> [Stored data]:
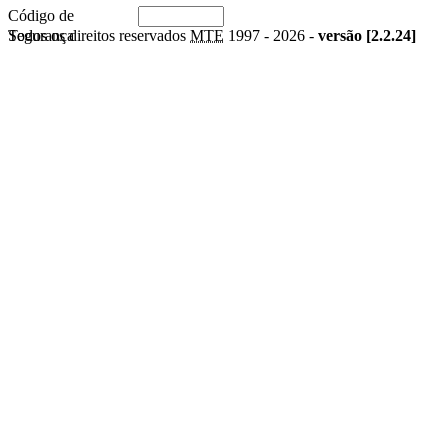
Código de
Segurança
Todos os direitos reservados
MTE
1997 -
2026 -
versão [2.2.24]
==
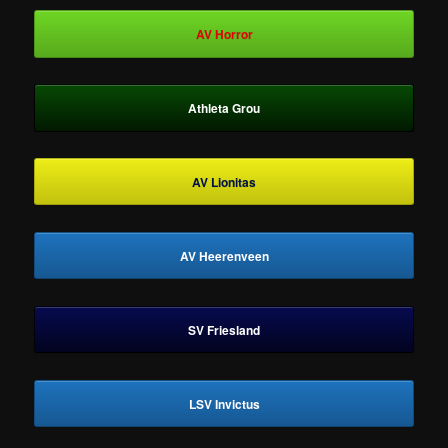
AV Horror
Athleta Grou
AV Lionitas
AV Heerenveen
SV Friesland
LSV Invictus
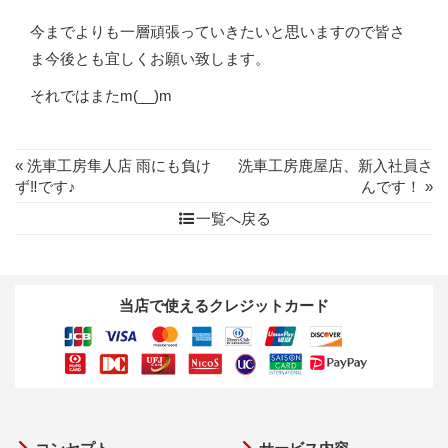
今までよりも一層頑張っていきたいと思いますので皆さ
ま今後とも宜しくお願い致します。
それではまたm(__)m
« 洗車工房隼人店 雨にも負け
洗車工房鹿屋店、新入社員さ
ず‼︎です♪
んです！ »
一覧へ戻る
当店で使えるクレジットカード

> [Description of the task]:
Print exactly the lines above that run from the one with "Athleta Grou" down to the one with "当店で使えるクレジットカード", and omit the pictures.

> [Answer section]:
Athleta Grou
AV Lionitas
AV Heerenveen
SV Friesland
LSV Invictus
今までよりも一層頑張っていきたいと思いますので皆さ
ま今後とも宜しくお願い致します。
それではまたm(__)m
« 洗車工房隼人店 雨にも負け
洗車工房鹿屋店、新入社員さ
ず‼︎です♪
んです！ »
一覧へ戻る
当店で使えるクレジットカード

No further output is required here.